Con el paso de los meses fui testigo lejano, a través de las redes sociales, de cómo uno a uno mis amigos emigraban en distintas direcciones. Asumí que necesitaba reconectarme con ellos, recordarles mi afecto, hablarles de mi experiencia como inmigrante y escucharlos; en fin, sentirlos al menos a través del espacio virtual que nos ofrece un gran invento humano: la World Wide Web. Fue así como un sábado en la tarde, un poco sola y aburrida en la redacción del periódico en el que trabajaba, decidí abrir un grupo de WhatsApp integrado por los más queridos, los más cercanos, y los que manifestaban una profunda tristeza y sensación de desarraigo.
Algunos se conocían, otros no, algunos son familia que además son mis amigos, y otros, amigos que realmente se han convertido en mi familia. Muchos los convocados, pocos los que han permanecido. Como diría Yordano, en el convite se quedó sólo la madera fina; aunque muchos de los que no están son especialmente importantes para mi corazón.

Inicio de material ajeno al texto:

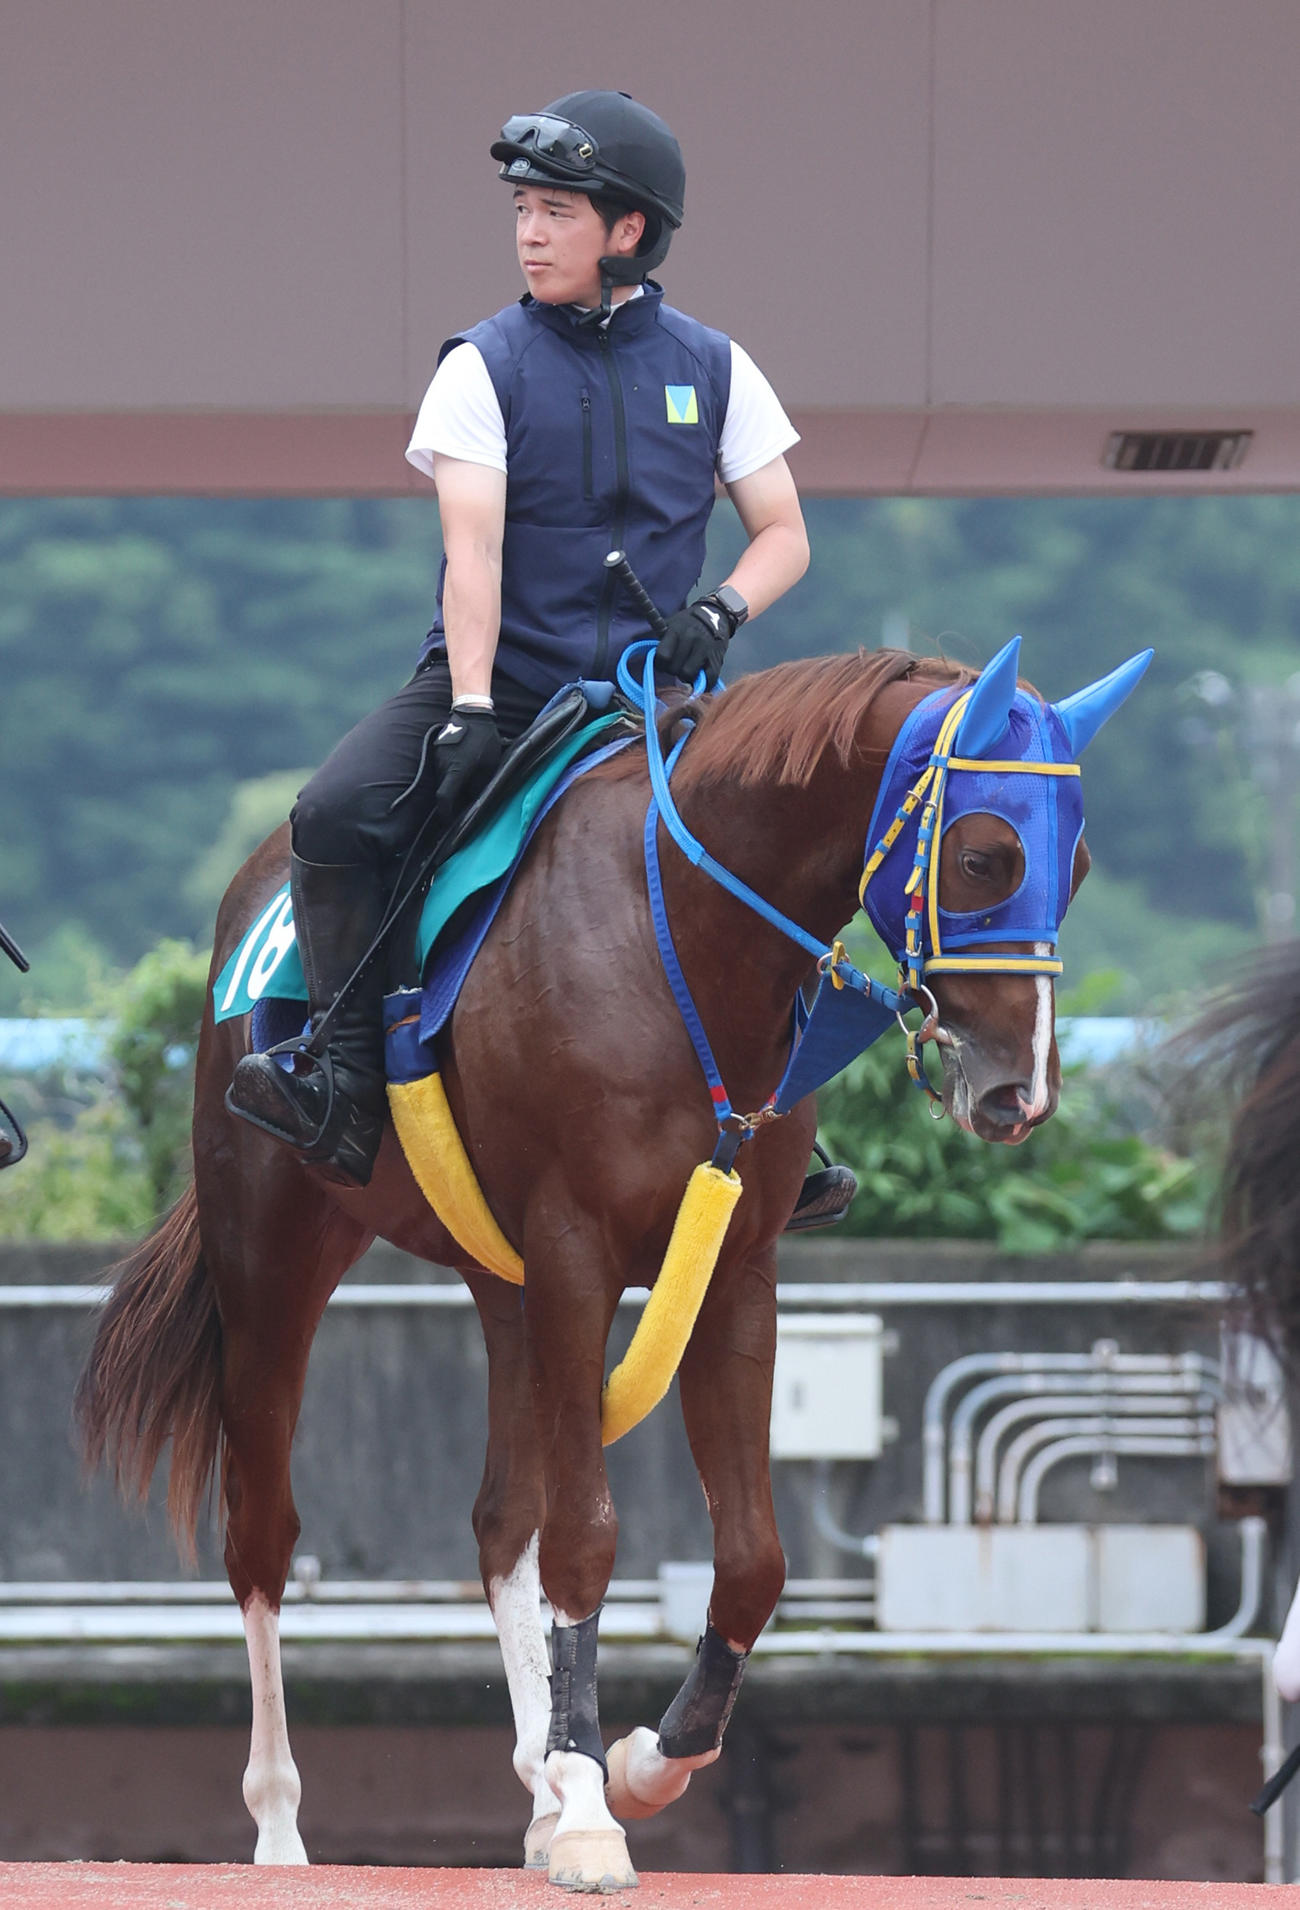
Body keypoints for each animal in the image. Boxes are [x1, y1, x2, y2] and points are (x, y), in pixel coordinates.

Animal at [75, 639, 1144, 1890]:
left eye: (1078, 864)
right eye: (984, 855)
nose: (1019, 1089)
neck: (680, 940)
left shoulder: (731, 1271)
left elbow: (750, 1556)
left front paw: (632, 1762)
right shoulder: (577, 1248)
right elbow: (585, 1537)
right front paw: (594, 1806)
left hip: (504, 1285)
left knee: (501, 1522)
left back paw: (540, 1777)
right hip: (275, 1248)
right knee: (264, 1532)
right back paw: (286, 1826)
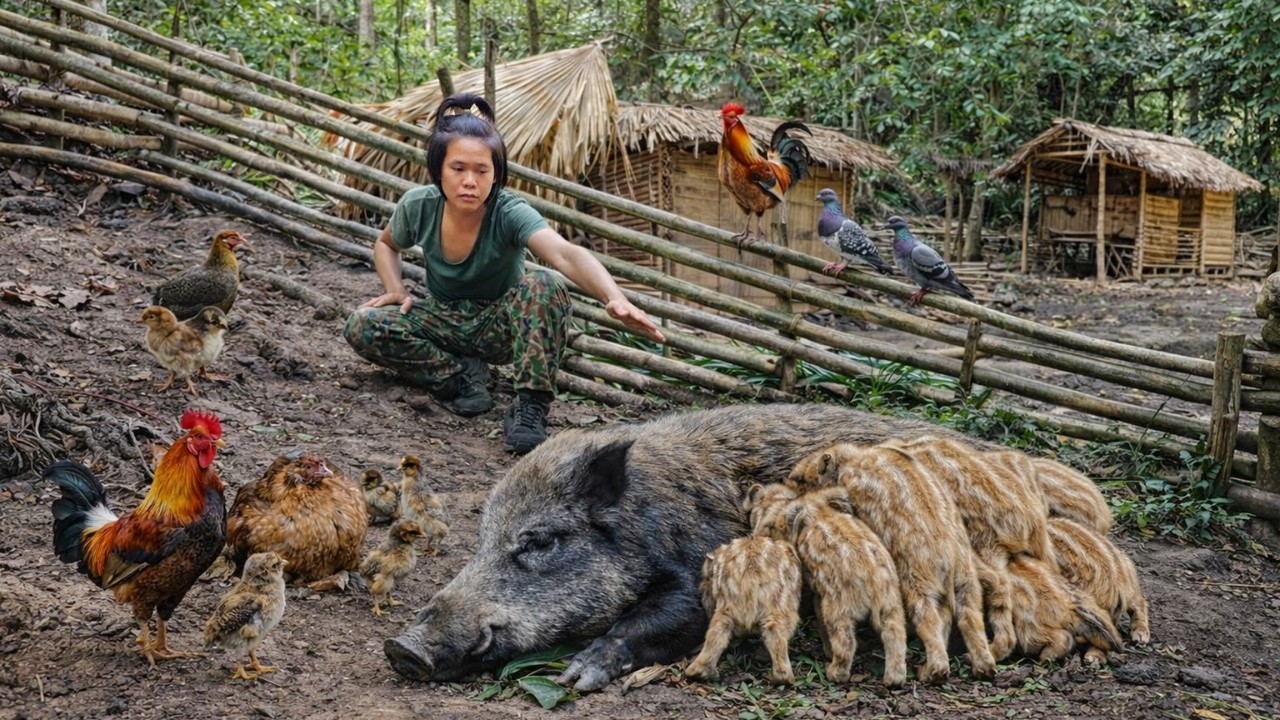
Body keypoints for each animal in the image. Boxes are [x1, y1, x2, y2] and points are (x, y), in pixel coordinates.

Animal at [383, 403, 984, 691]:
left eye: (540, 540)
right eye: (482, 538)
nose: (401, 648)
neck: (645, 517)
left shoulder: (703, 566)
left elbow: (658, 618)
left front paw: (575, 678)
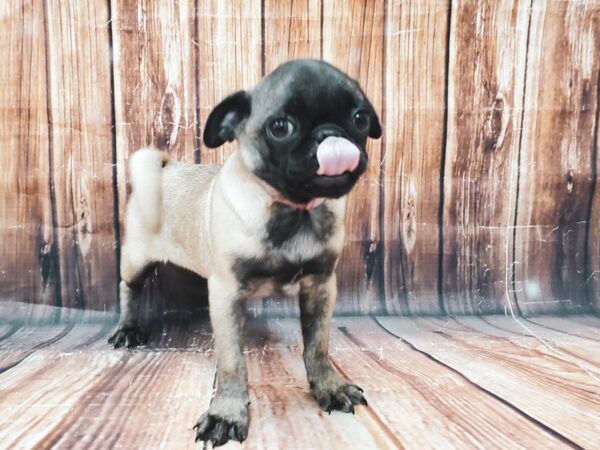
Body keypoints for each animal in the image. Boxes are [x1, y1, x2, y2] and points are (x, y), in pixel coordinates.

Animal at [108, 59, 380, 446]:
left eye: (360, 119)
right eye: (280, 127)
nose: (331, 135)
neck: (291, 210)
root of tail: (167, 167)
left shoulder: (320, 285)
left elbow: (317, 346)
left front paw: (329, 386)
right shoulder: (226, 295)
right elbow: (233, 363)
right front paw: (227, 413)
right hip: (136, 259)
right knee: (129, 287)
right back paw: (128, 328)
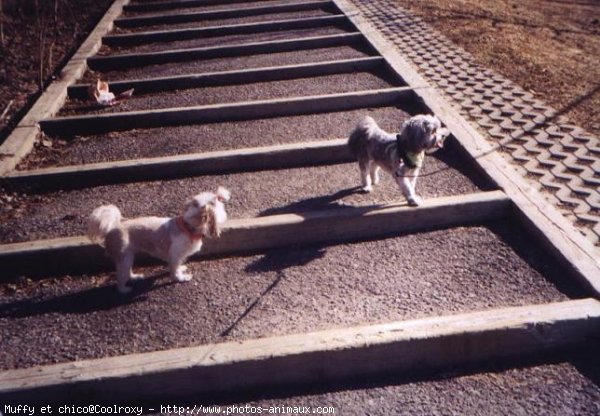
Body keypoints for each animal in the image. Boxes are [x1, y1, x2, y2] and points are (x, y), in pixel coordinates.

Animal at [88, 187, 231, 294]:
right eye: (216, 201)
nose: (221, 196)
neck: (188, 227)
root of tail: (112, 227)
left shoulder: (179, 256)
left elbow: (178, 265)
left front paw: (181, 270)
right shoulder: (174, 255)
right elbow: (174, 269)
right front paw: (180, 278)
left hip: (128, 257)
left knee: (128, 272)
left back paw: (136, 277)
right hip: (124, 258)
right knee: (121, 278)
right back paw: (124, 289)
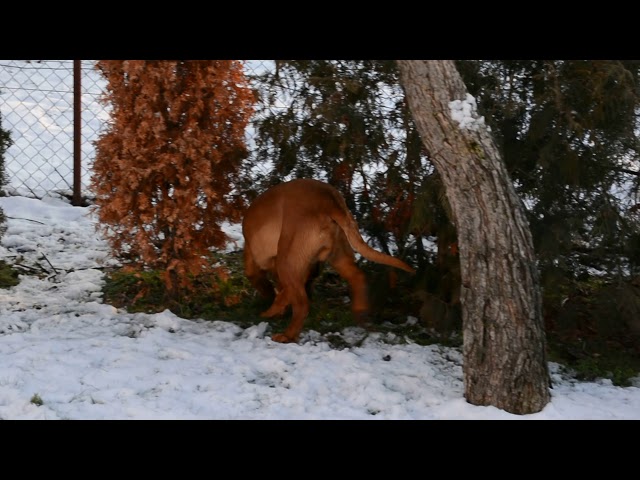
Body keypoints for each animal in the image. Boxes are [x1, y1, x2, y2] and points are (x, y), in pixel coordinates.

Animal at [241, 178, 416, 344]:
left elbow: (269, 287)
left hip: (288, 261)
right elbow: (285, 292)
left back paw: (287, 335)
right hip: (338, 254)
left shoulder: (255, 262)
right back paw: (361, 315)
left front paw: (270, 310)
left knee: (302, 305)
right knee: (358, 277)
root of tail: (328, 200)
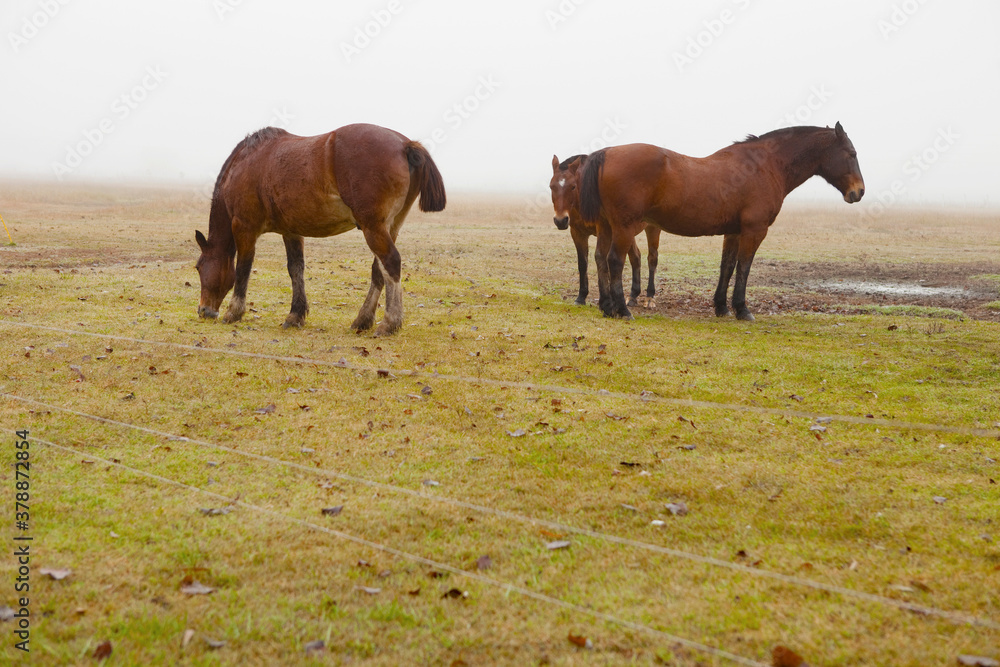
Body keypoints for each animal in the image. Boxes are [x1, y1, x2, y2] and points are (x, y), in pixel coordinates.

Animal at [194, 123, 446, 336]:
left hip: (373, 228)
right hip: (389, 227)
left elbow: (243, 269)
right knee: (379, 270)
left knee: (391, 263)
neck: (245, 163)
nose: (204, 311)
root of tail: (405, 144)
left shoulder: (244, 227)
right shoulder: (291, 231)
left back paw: (389, 323)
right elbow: (296, 269)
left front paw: (234, 312)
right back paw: (363, 320)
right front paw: (295, 315)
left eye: (198, 267)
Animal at [550, 154, 661, 307]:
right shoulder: (578, 233)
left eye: (573, 186)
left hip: (652, 228)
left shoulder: (605, 231)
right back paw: (633, 296)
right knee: (636, 257)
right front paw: (581, 297)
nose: (560, 220)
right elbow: (582, 263)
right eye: (551, 186)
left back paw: (650, 296)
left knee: (652, 258)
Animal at [578, 122, 864, 321]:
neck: (766, 165)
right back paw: (623, 310)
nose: (859, 192)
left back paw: (607, 307)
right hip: (624, 228)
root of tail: (606, 153)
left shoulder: (734, 232)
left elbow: (726, 266)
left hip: (608, 227)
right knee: (615, 261)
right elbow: (744, 267)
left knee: (601, 259)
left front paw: (721, 306)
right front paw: (742, 309)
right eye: (851, 153)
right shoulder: (754, 231)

Creo que eso pasó hace un par de años, y en ese tiempo he confirmado que el apoyo de gente que quieres y que te quiere, es realmente invaluable. Los miembros de ese convite variopinto e interesante, nos reímos, lloramos, nos felicitamos, nos regañamos, nos empujamos y nos apoyamos. Parece mentira pero aunque estamos en distintos lugares del mundo, de una forma casi extraña, estamos juntos, y la razón es que ese hilo que une a los buenos amigos es invisible, pero tan fuerte, que cuando la conexión está bien hecha se hace indestructible.
Mi gente, así los llamo, hace más llevadero el día a día lleno de ajetreos y asuntos por resolver, me llenan de buena vibra, riegan mi esperanza, matizan mi miedo, desdibujan mi soledad, oran por mí, me confortan y me inspiran a ser mejor. Y no son los únicos que asumen esta tarea titánica de soportarme, pues hay muchos otros buenos amigos que no están en el grupo, pero hacen exactamente el mismo trabajo con idéntica entrega. No importa hace cuánto plantamos la semilla, nos ocupamos mutuamente de regarla para que siempre florezca, eso es sin duda una especie de milagro.
Sólo quería contarles porqué para mí, la amistad es quizás la forma más perfecta del amor. Ya lo decía uno de mis más admirados pensadores, Aristóteles, quien en su famosa “Ética nicomáquea” dedica dos, de los diez libros que componen esta obra, al valor de la amistad, a la que califica como una de las más grandes virtudes del ser humano.
A esos virtuosos que están en mi vida, gracias.